Record extracts –

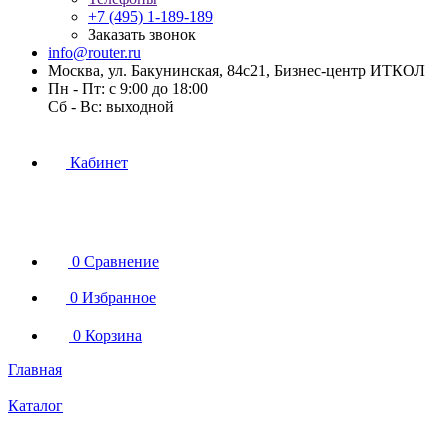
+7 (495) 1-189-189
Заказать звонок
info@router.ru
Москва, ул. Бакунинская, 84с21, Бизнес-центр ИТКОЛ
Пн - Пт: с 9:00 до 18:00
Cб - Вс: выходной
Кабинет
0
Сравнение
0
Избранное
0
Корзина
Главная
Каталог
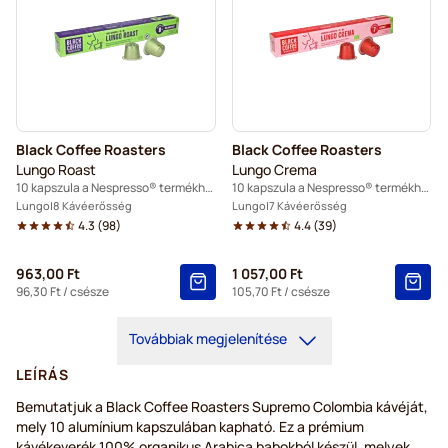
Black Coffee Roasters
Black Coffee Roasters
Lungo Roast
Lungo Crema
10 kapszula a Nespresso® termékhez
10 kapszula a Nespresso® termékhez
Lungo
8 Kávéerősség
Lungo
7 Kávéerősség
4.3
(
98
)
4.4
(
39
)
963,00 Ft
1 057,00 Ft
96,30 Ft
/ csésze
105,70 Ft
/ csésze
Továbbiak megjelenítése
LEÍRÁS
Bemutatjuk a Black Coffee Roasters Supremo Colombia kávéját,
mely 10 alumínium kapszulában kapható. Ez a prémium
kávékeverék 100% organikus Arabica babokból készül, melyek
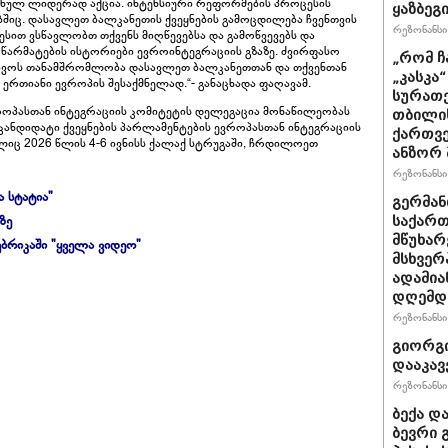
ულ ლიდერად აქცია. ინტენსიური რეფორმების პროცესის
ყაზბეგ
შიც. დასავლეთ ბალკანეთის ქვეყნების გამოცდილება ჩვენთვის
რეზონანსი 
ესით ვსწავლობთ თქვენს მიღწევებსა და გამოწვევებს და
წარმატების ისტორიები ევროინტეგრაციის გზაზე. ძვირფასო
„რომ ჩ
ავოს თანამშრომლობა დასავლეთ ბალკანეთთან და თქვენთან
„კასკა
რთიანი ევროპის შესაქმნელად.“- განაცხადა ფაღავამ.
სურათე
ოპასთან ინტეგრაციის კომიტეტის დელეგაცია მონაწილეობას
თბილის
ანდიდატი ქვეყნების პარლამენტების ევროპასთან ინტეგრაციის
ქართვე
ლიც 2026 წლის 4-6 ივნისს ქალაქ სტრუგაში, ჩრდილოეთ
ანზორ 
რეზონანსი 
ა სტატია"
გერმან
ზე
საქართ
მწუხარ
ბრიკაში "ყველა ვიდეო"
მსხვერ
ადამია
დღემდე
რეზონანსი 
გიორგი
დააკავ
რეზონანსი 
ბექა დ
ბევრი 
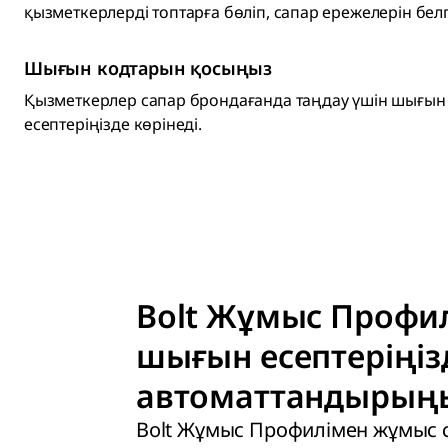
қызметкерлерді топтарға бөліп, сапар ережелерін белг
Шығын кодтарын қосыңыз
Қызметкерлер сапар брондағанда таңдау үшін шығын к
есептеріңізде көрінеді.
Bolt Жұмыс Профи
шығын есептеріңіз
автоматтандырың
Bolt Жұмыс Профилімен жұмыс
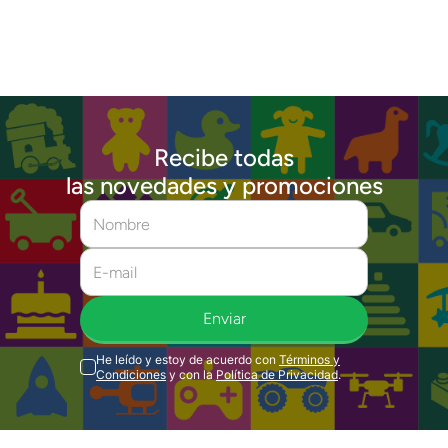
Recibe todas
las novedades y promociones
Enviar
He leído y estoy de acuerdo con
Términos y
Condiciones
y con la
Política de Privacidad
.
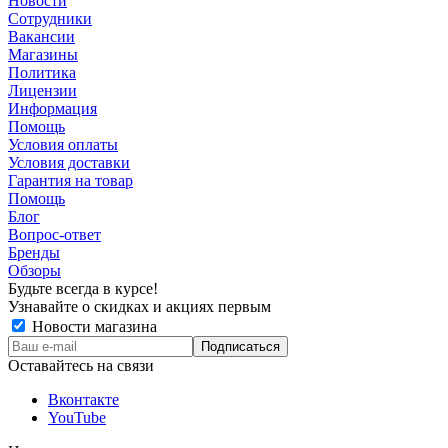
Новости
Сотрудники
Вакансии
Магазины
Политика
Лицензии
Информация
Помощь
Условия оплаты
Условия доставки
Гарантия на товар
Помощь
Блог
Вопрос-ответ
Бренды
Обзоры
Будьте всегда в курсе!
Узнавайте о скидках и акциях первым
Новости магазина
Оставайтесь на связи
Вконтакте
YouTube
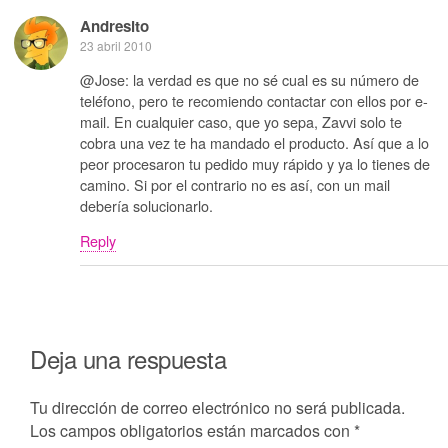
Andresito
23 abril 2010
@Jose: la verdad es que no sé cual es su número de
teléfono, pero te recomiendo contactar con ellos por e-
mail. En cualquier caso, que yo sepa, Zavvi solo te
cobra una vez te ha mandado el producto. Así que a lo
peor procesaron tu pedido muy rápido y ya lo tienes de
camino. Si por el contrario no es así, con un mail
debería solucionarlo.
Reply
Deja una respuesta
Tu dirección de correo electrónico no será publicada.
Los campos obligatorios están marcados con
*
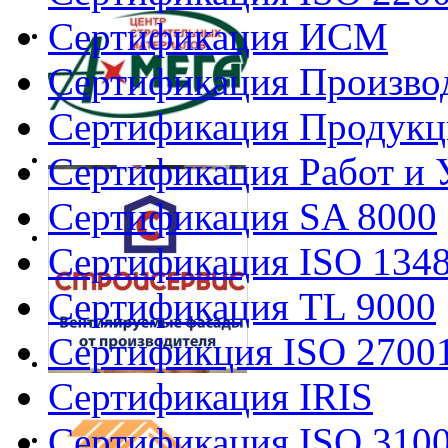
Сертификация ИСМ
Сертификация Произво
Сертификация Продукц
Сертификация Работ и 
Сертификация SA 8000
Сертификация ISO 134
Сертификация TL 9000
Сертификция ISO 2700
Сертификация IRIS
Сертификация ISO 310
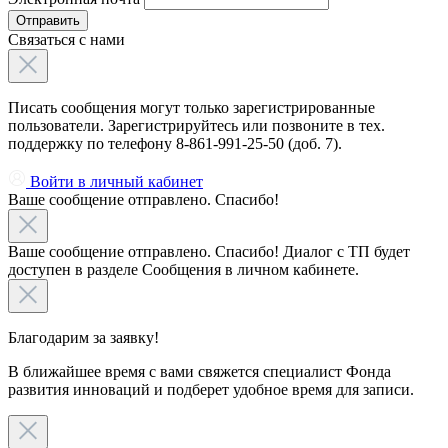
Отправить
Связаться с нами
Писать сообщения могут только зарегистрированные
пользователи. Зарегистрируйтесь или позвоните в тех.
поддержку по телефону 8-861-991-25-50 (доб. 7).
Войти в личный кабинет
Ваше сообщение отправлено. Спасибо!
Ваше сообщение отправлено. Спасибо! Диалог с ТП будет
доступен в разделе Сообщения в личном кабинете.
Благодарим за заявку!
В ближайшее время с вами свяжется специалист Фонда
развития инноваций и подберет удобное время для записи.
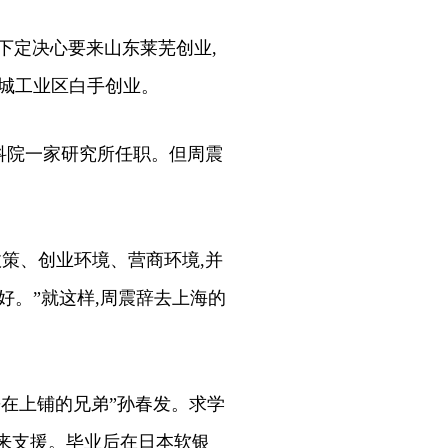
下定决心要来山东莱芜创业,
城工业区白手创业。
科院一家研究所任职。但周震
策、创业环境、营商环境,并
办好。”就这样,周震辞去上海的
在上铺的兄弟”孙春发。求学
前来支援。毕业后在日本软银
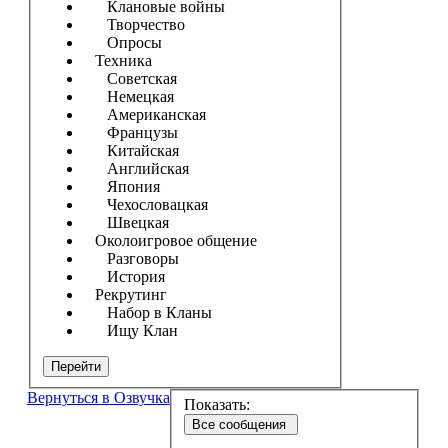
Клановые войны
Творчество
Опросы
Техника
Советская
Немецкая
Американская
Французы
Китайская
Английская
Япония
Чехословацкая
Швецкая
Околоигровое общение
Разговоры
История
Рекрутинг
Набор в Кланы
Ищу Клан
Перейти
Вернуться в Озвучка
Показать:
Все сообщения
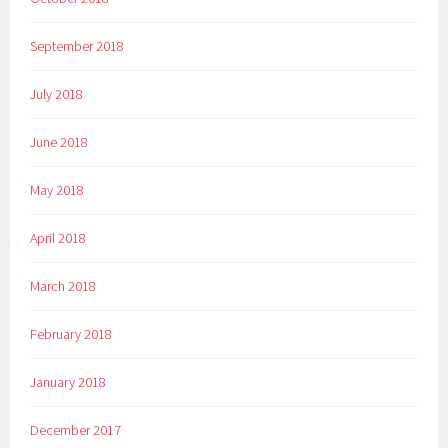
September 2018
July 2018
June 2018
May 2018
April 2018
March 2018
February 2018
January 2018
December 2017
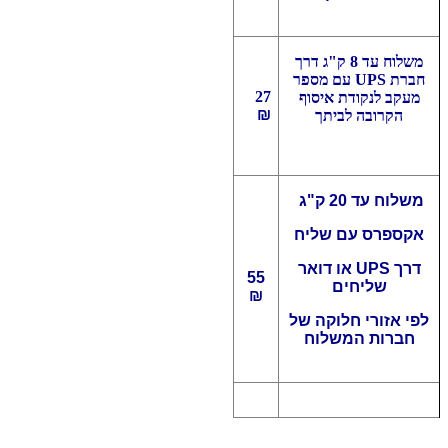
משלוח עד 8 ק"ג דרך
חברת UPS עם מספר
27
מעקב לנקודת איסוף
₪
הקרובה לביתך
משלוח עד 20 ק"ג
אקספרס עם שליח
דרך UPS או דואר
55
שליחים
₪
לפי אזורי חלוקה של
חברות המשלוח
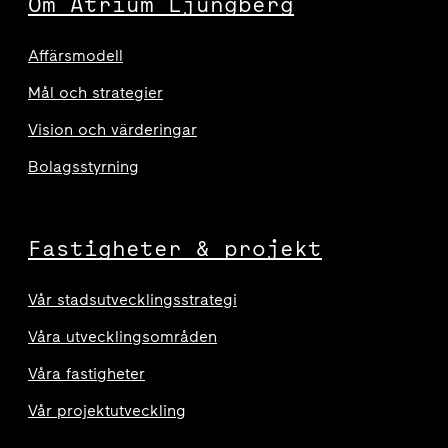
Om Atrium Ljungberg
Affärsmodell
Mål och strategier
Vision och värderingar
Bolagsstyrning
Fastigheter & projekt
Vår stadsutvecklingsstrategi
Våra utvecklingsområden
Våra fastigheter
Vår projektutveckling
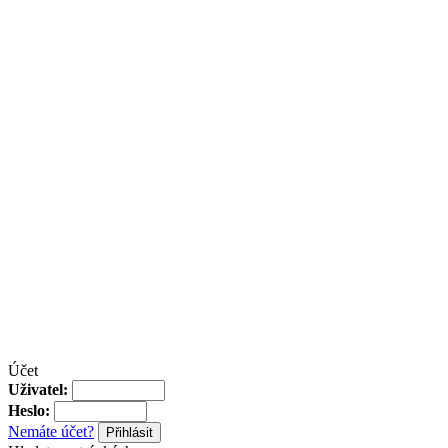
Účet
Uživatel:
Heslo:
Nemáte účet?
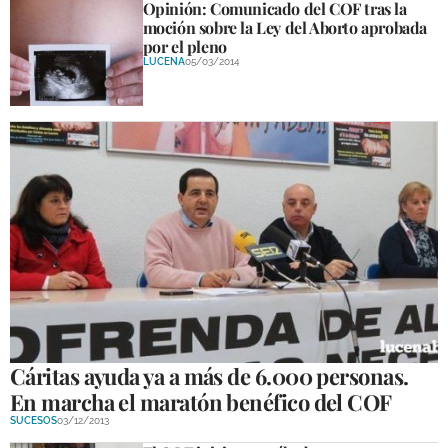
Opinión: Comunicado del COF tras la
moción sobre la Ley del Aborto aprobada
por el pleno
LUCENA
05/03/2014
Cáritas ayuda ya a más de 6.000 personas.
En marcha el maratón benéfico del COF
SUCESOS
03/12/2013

Directive – Your task is to copy each line of the listing that holds the word "отправлено".

Your solution –
Ваше сообщение отправлено. Спасибо!
Ваше сообщение отправлено. Спасибо! Диалог с ТП будет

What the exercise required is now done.